Start of DOCUMENT EXCERPT
Summersnake · 30/05/2021 14:02

By 16 ,I really didn’t have any contact with my children’s friends parents ,it would seem quite over the top ,if I had suddenly got involved.
Seriously,16 ,not 6 .

chickenyhead · 30/05/2021 14:02

I would leave MY child home alone.

What I wouldn't be party to is knowingly allowing another child do so without parental consent. Parental responsibility lasts until 18. Not 16.

Hankunamatata · 30/05/2021 14:04

You know its wrong to lie to the mum or you wouldnt be on here asking for justification.

notacooldad · 30/05/2021 14:04

I'm not sure why you felt the need to add the laugh emoji at me for pointing this out
Because it was a broad sweeping statement that you seemed to present as fact.
There are many different communities in the UK that have no issue with their children being married at 16. This includes families that don't need interventions.

I wouldn't want that for my children but plenty of others seem to think it is ok

Pinkylemons · 30/05/2021 14:06

I think you should tell the mum. My daughter is 15 and id defiant to know. It wouldn’t stop me letting her but I’d want to be aware.

Pinkylemons · 30/05/2021 14:09

@Deedoubleyou

Wow actually scary how much control people exert over their 16 year olds . At that age I wouldn't have even asked my parents to go to a sleepover, I would have told them I was staying out.

OP I wouldn't say anything unless the other parent asks you, which I can't see happening. How highly strung do you have to be to check up on sleepover plans for A SIXTEEN YEAR OLD? 🤯

Wow, I’m glad my daughter is more respectful! It’s not about control it’s about knowing where your children, yes children, are.
misspattylacosta · 30/05/2021 14:15

Why wouldn't you tell the other mum? Confused

It would have been quicker than starting this thread let's be honest, so if you haven't done it directly, and wasted so much time on MN about it, it's because you do know it's wrong.

So that's your answer, but you already knew that.

confused1974 · 30/05/2021 14:15

Echoing most other posters, I think you can postpone the meeting with your partner to another day (prioritising a man over your child?) so your daughter can have a sleepover

Absolutely not acceptable and I would not be happy with my 16 yo sleeping over in a place with no adults.
End of DOCUMENT EXCERPT
Start of SOURCE DATA
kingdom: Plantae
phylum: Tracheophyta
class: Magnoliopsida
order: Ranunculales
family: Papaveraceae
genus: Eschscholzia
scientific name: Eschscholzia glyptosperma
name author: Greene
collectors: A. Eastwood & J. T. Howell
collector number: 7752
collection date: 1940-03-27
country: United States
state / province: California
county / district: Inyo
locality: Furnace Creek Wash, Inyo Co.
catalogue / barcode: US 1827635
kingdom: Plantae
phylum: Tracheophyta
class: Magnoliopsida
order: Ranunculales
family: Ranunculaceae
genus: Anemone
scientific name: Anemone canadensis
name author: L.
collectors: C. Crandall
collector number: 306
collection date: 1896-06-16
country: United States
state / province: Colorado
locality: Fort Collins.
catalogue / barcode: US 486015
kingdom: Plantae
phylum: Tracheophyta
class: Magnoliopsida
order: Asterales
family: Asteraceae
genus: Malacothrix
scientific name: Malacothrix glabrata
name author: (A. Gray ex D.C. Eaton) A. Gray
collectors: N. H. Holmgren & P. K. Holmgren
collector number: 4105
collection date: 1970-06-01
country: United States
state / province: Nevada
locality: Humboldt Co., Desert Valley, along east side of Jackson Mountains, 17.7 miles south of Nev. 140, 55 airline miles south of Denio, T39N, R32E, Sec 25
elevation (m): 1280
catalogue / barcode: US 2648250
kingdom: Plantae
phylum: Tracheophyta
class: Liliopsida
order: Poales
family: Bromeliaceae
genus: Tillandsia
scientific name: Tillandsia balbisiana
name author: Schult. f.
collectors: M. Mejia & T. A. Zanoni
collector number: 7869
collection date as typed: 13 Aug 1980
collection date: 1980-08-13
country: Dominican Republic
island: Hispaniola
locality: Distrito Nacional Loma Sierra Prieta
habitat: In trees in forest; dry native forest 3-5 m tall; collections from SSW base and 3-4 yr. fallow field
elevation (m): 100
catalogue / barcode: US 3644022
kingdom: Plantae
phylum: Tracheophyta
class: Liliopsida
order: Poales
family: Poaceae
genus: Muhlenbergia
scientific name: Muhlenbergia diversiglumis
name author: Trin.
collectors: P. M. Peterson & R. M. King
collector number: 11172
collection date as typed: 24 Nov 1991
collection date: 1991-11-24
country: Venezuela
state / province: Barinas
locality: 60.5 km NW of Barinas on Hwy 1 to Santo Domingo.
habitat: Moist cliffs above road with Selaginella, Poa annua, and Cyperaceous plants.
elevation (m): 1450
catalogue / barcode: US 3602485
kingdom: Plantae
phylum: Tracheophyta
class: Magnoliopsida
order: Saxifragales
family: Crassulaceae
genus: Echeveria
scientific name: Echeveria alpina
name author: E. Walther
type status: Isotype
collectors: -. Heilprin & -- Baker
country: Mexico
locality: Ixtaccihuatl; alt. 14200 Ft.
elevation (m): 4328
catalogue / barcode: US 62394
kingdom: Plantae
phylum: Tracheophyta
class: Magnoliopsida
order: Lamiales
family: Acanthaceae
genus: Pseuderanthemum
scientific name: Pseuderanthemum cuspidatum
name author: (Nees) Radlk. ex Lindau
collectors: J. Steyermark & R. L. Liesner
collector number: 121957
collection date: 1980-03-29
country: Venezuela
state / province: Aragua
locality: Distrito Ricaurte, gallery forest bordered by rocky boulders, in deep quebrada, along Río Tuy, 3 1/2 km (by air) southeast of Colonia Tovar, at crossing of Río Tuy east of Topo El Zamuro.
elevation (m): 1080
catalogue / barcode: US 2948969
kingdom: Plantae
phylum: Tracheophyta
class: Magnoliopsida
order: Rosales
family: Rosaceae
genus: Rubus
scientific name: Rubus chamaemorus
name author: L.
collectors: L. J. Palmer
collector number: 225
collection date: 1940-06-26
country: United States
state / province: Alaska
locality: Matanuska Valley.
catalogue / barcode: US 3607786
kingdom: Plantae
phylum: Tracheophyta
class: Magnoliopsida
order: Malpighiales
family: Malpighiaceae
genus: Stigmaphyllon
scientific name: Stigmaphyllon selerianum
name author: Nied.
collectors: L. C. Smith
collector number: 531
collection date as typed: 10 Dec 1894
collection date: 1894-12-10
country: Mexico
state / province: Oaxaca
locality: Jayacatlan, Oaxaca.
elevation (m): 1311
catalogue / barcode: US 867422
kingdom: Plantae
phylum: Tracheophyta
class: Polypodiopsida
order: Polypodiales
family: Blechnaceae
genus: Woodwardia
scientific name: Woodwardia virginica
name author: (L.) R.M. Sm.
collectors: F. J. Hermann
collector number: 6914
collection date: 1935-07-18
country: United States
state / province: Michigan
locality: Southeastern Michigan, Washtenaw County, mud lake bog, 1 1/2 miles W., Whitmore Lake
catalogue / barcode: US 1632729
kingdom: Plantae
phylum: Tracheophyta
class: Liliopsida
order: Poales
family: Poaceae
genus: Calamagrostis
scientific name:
End of SOURCE DATA
#### [WORK TO COMPLETE]
Copy word for word the portion of the forum thread that starts at the words "It would have" and stops after the words "know it's wrong.". These items are separate material and are not part of the forum thread.

#### [RESPONSE FOR THIS EXERCISE]
It would have been quicker than starting this thread let's be honest, so if you haven't done it directly, and wasted so much time on MN about it, it's because you do know it's wrong.